Welt : Deutsche Bahn: Die wahre Konkurrenz

Markus Feldenkirchen

Die Bahn kommt - in arge Bedrängnis. Die kürzlich von Bahnchef Mehdorn präsentierten Bahnpreise der Zukunft würden im Fiasko enden, Staus vor dem Schalter seien vorprogrammiert, die Frustration der Kunden werde wachsen, kurz: Das unter Bundesbürgern allseits beliebte "Bahn-Bashing" werde sich fortsetzen, glaubt die Initiative "Bürgerbahn statt Börsenbahn" und schlägt gleich selber auf das Preissystem ein. Die Initiative, ein buntes Grüppchen aus prominenten Mehdorn-Kritikern, erhebt einen Hauptvorwurf: die Bahn kennt ihren wahren Konkurrenten nicht. Nicht der Flugverkehr, sondern das Auto sei der ärgste Feind des Zuges. "Wir müssen die Bahn gegenüber dem PKW attraktiver machen", fordert der PDS-Bahnexperte Winfried Wolf, die geplante Reform bewirke aber das Gegenteil.

Punkt Eins der Kritik: die Flexibilität. Laut Bahn-Plänen sollen künftig nur noch Visionäre erheblich günstiger fahren, Reisende also, die schon Tage im voraus einen bestimmten Zug reservieren können. "Der PKW ist dagegen jederzeit verfügbar", sagen die Kritiker. Eigentlich ein richtiger Hinweis in einer Zeit, da Freizeitpläne und Arbeitsalltag immer flexibler und spontaner werden. Umfragen der Bahn ergaben aber, dass rund 70 Prozent der Fahrgäste mindestens einen Tag vorher wissen, wann sie reisen. Fast ein Drittel bestellt zurzeit schon eine Sitzplatzreservierung, obwohl die extra kostet. "Das Verhalten der Kunden wird sich sicher umstellen", sagt Albert Schmidt, Bahnexperte der Grünen und Mitglied des Bahn-Aufsichtsrats. Die Kreis der Reformgegner kritisiert zudem den "undurchsichtigen Preisdschungel", den das neuen Rabattsystem bringe. Aufsichtsrat Schmidt gesteht, dass eine "gewisse Tüftler-Mentalität" der Kunden schon gefordert sei. Dennoch würden die Menschen schnell erkennen, welche Chancen im neuen Preissystem stecken.

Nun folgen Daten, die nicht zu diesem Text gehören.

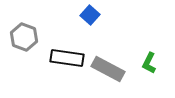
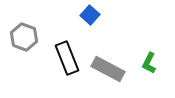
black rectangle: rotated 60 degrees clockwise
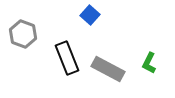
gray hexagon: moved 1 px left, 3 px up
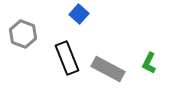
blue square: moved 11 px left, 1 px up
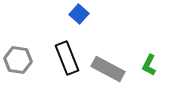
gray hexagon: moved 5 px left, 26 px down; rotated 12 degrees counterclockwise
green L-shape: moved 2 px down
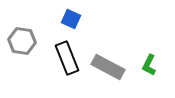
blue square: moved 8 px left, 5 px down; rotated 18 degrees counterclockwise
gray hexagon: moved 4 px right, 19 px up
gray rectangle: moved 2 px up
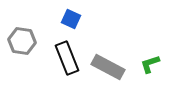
green L-shape: moved 1 px right, 1 px up; rotated 45 degrees clockwise
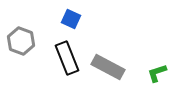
gray hexagon: moved 1 px left; rotated 12 degrees clockwise
green L-shape: moved 7 px right, 9 px down
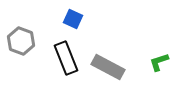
blue square: moved 2 px right
black rectangle: moved 1 px left
green L-shape: moved 2 px right, 11 px up
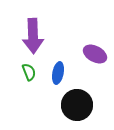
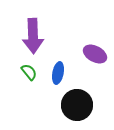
green semicircle: rotated 18 degrees counterclockwise
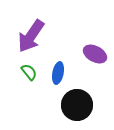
purple arrow: moved 2 px left; rotated 36 degrees clockwise
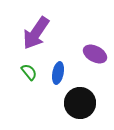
purple arrow: moved 5 px right, 3 px up
black circle: moved 3 px right, 2 px up
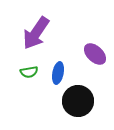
purple ellipse: rotated 15 degrees clockwise
green semicircle: rotated 120 degrees clockwise
black circle: moved 2 px left, 2 px up
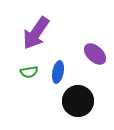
blue ellipse: moved 1 px up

Punkt zwei, die Kosten. Im Durchschnitt müssten die Reisenden künftig mindestens zehn Prozent mehr bezahlen, glauben die Bahn-Kritiker. "Völliger Blödsinn", sagt der grüne Bahnmann Schmidt. Im Aufsichtsrat habe man errechnet, dass die Bahn in den ersten zwei Jahren nach Einführung der neuen Preise weniger Geld einnehme als bisher. Von einer dreistelligen Millionensumme pro Jahr ist die Rede. Erst ab dem dritten Jahre werde sich die Umstellung für die Bahn rentieren, weil Zugfahren ja attraktiver werde und somit insgesamt mehr Kunden anlocke. Gegenwärtig gebe es, so Schmidt, eine Zwei-Klassen-Spaltung der Reisenden: in günstigfahrende Stammgäste mit Bahncard und in Gelegenheitsfahrer, für die eine lange Reise ohne Bahncard zurzeit fast unbezahlbar sei. Künftig werde dagegen für Strecken über 100 Kilometern der Grundfahrpreis gesenkt, wer eine Bahncard hat, bekomme 25 Prozent Rabatt (statt bisher 50) und wer dann noch früh bucht, spare zusätzlich. Für die Strecke Berlin-Stuttgart müsse man in Zukunft mindestens 25 Prozent weniger ausgeben als bisher, glaubt Schmidt. Genau diese Vergünstigung aber meinen die Kritiker, wenn sie der Bahn vorwerfen, das Flugzeug als alleinigen Konkurrenten zu sehen. Insgesamt führe das neue Tarifsystem daher zu weniger Schienen- und mehr Autoverkehr.

Schmidt sieht den größten Nachteil am neuen Preissystem hingegen an anderer Stelle: bei Strecken, auf denen kein Fernverkehrszug sondern nur Regionalbahnen fahren wie zwischen Berlin und Cottbus. Denn beim Regionalexpress ist keine Frühbuchung möglich, folglich sind diese Kunden von den Rabatten ausgeschlossen. "Da müssen wir nachbessern", fordert Schmidt und berichtet von positiven Gesprächen mit der Bahnführung.